━━ MATERIAL PROVIDED

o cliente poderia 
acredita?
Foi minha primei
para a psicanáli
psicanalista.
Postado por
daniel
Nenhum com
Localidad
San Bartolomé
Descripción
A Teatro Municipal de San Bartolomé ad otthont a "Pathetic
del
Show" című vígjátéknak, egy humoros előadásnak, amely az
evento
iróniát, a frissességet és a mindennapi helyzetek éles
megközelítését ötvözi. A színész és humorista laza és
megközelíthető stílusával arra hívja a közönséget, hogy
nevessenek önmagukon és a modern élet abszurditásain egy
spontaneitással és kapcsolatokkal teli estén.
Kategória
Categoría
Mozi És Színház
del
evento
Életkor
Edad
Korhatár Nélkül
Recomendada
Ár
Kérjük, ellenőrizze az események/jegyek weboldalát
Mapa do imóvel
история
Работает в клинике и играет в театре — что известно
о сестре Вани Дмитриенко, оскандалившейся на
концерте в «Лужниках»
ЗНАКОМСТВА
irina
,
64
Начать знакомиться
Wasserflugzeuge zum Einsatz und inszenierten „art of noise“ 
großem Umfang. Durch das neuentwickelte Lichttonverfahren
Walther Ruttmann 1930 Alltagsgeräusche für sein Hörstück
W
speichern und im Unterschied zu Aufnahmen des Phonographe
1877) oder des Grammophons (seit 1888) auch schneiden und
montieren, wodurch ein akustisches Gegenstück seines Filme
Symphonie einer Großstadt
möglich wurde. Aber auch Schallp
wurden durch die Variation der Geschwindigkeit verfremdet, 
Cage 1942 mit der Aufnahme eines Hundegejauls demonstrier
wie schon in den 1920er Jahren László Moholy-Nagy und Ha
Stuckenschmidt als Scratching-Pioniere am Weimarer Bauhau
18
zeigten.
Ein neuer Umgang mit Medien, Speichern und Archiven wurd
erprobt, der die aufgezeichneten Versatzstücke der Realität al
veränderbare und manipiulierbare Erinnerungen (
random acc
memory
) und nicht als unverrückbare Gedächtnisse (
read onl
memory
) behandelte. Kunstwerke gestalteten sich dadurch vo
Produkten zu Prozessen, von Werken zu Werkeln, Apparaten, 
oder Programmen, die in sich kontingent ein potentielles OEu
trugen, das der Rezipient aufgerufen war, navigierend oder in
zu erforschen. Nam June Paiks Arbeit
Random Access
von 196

━━━━

REQUEST:
How many lines in the items above contain the word "sich"? Case counts. Reply with the number only.

RESPONSE BELOW:
2